Towards an Inter-Source Comparison of Dart-Ms and Psi-Ms for Drug Evidence Processing on Commercial and Portable Systems
The comparisons efforts presented here sought to elucidate the effect of employed source, evidence type, instrument utilized, and incorporated handling methods. For inter-instrument testing, a Thermo LCQ Fleet ion trap MS and a FLIR Systems AI-MS 1.2 portable ion trap MS were used to determine relative performance across commercial-grade and portable MS systems. Across bulk and trace-level testing, variable sample handling methods were examined. For direct sampling of bulk powder, glass capillary tubes (DART-MS) or paper substrates (PSI-MS) were directly exposed to the condensed phase and analyzed as-is. Alternatively, the examination of bulk evidence dissolved in methanol was explored in a similar way. For trace evidence analysis, an MQuant blank strip was wetted and used to probe a surface-bound analyte from glass.

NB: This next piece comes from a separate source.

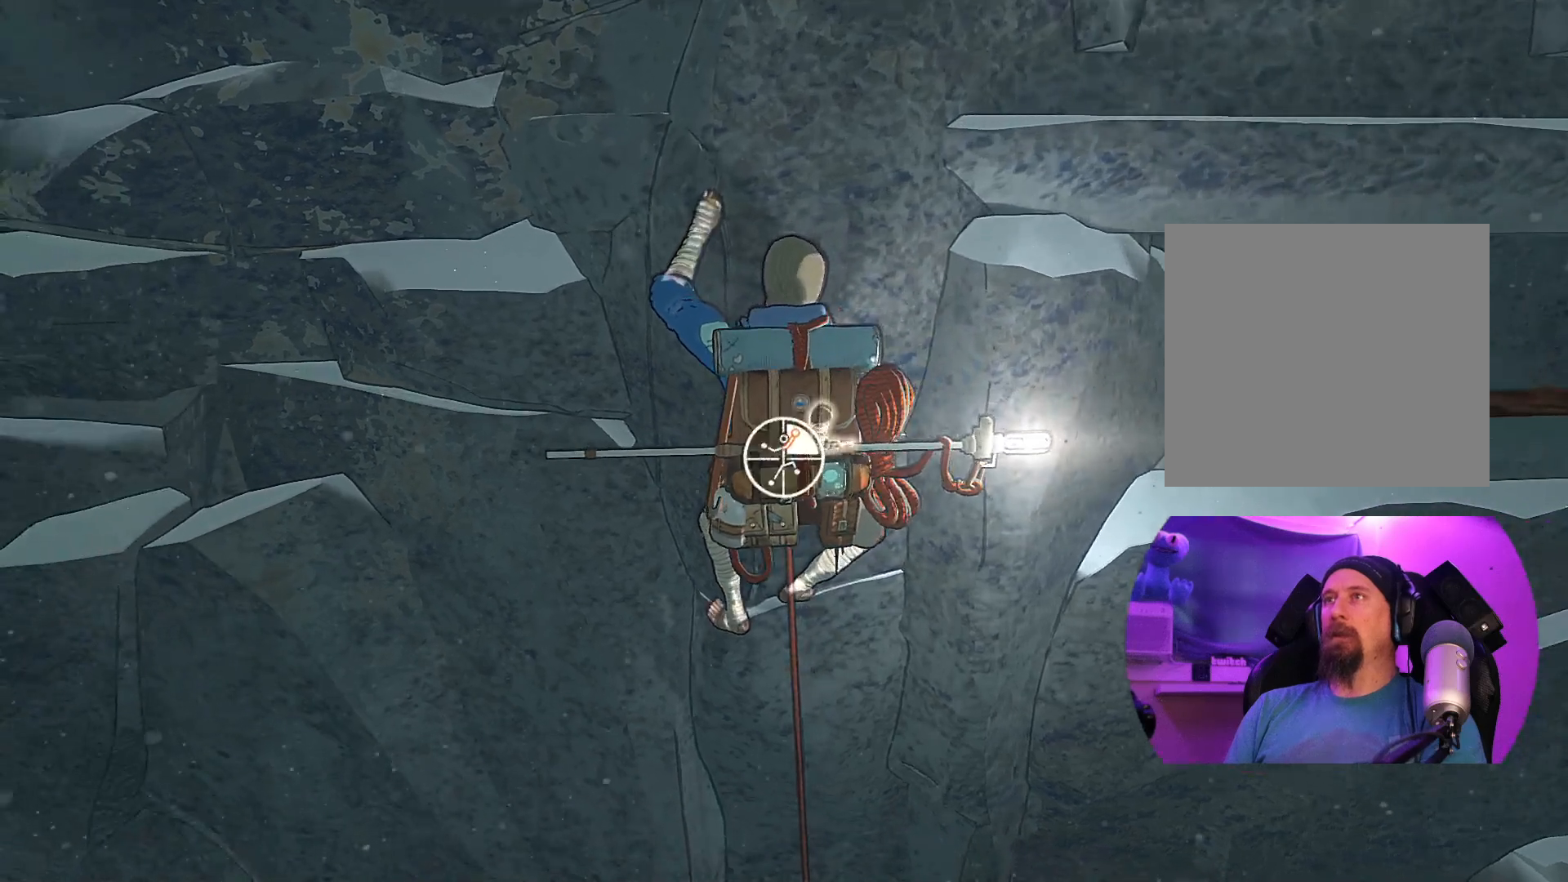
{"buttons": [], "left_stick": "up", "right_stick": "center", "events": [[467, "left_stick", "up"], [483, "R1", "up"]]}
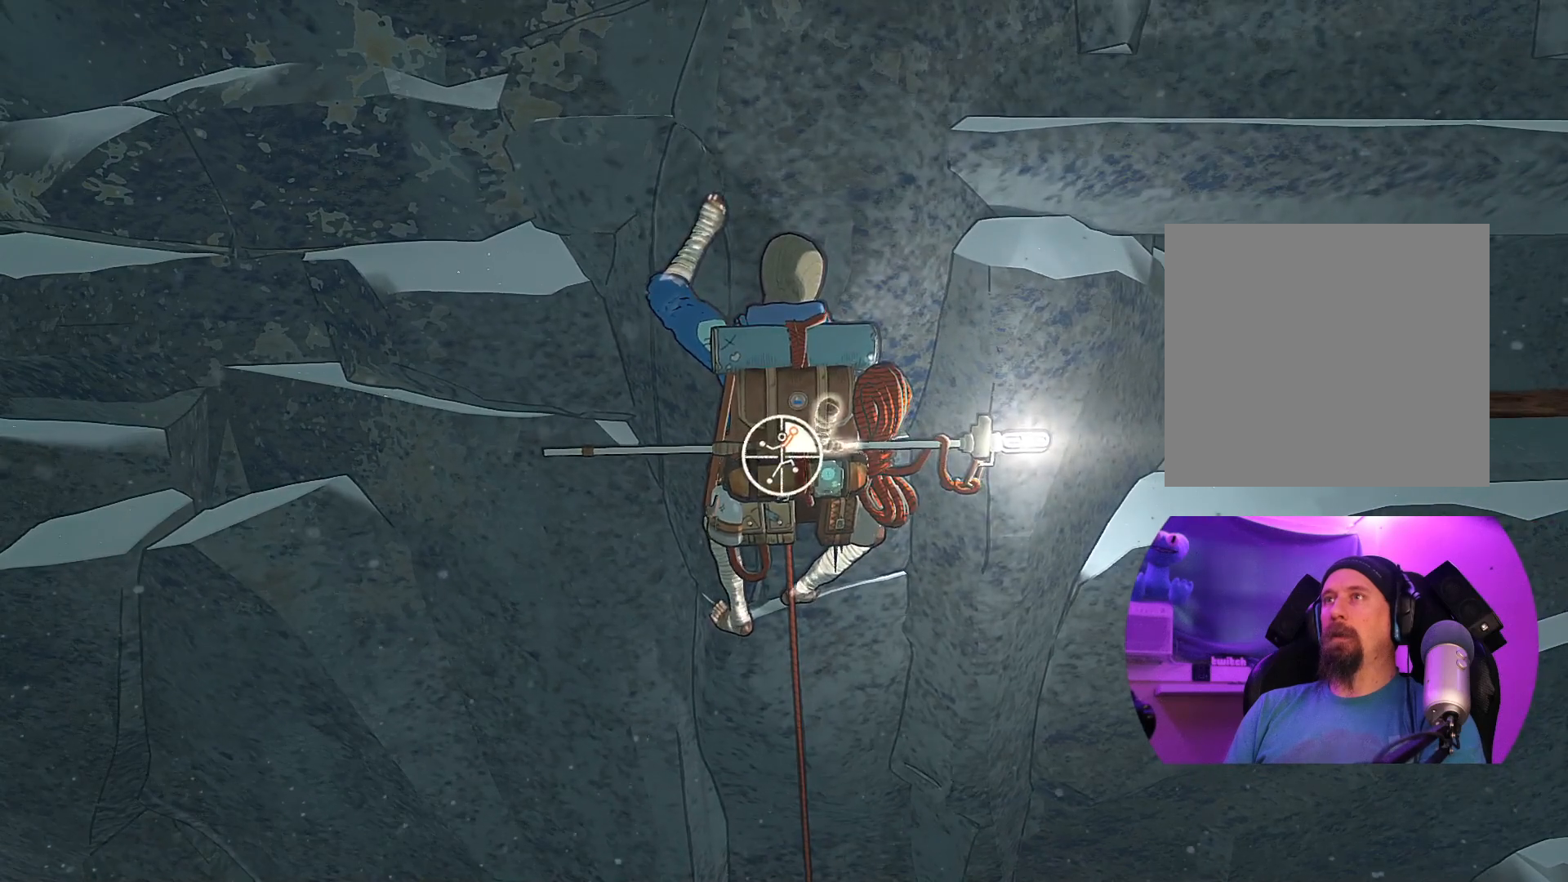
{"buttons": [], "left_stick": "up", "right_stick": "center", "events": []}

This substrate was placed directly in the DART analysis region or used as the disposable ion source for PSI. For each test variable, at least 100 samples were processed to allow statistical assessment of analytical performance, including spectra intensity, duration of analyte signal, and false positive/false negative error rates. In an effort to assess the overall usability of the sources, sample throughput, observed carryover rates, and hygiene protocols required to mitigate carryover were tracked. From this, overall user comfort with the methodology can be discerned. Initial results suggests that while both sources are capable of processing the intended evidence, situational proficiencies can be observed. For instance, as user experience grows, DART-MS was shown to have overall higher sample throughput, but PSI-MS was marked by overall higher spectral intensity. This address will highlight the general trends observed across this comprehensive study.
Fatigante, William, "Towards an Inter-Source Comparison of Dart-Ms and Psi-Ms for Drug Evidence Processing on Commercial and Portable Systems" (2018). University Research Symposium. 49.